Most well-known cases include:
• Ethyl (US) vs. Canada: following Canada’s ban on the toxic petrol additive MMT, the US producer sued for US$201 million in compensation. In 1998, Canada agreed in a settlement to pay US$13 million and withdrew the ban (NAFTA invoked).
• Philip Morris Asia (Hong Kong) vs. Australia: When Australia introduced plain packaging for all tobacco products in 2011, Philip Morris sued Australia before an arbitral tribunal. In its December 2015 decision, the tribunal dismissed the case, albeit on legal grounds only. Australia spent A$24 million in legal costs but Philip Morris only paid half, leaving the Australian taxpayers to pay the other half. As a consequence of this case, countries ranging from Namibia, Togo to New Zealand decided to wait to introduce their own plain packaging for tobacco products. (Australia-Hong Kong BIT invoked)

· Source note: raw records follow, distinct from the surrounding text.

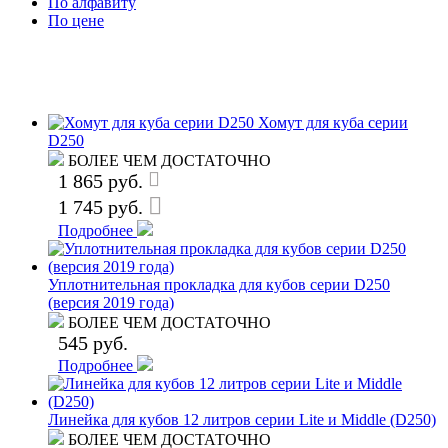
По алфавиту
По цене
Хомут для куба серии
D250
БОЛЕЕ ЧЕМ ДОСТАТОЧНО
1 865 руб.
1 745 руб.
Подробнее
Уплотнительная прокладка для кубов серии D250
(версия 2019 года)
БОЛЕЕ ЧЕМ ДОСТАТОЧНО
545 руб.
Подробнее
Линейка для кубов 12 литров серии Lite и Middle (D250)
БОЛЕЕ ЧЕМ ДОСТАТОЧНО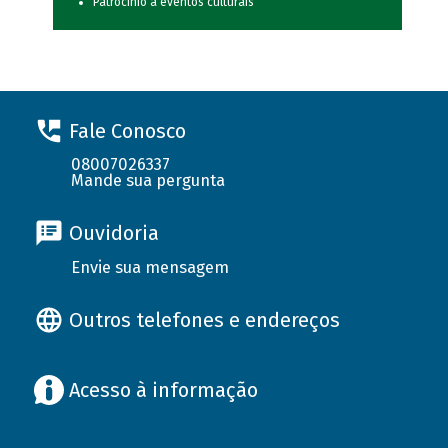
Patrocínio a eventos culturais
Fale Conosco
08007026337
Mande sua pergunta
Ouvidoria
Envie sua mensagem
Outros telefones e endereços
Acesso à informação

• Dow Chemical (US) vs. Canada: the chemical corporation initiated a dispute for losses it alleged were caused by a Quebec provincial ban on lawn pesticides containing the active ingredient 2,4-D, classified as a possible carcinogen and one of the ingredients in Agent Orange, the herbicide widely used during the Vietnam war. In a settlement in 2011, the ban was sustained but Quebec was required to state that “products containing 2,4-D do not pose an unacceptable risk to human health or the environment provided that the instructions on their label are followed.” (NAFTA invoked.)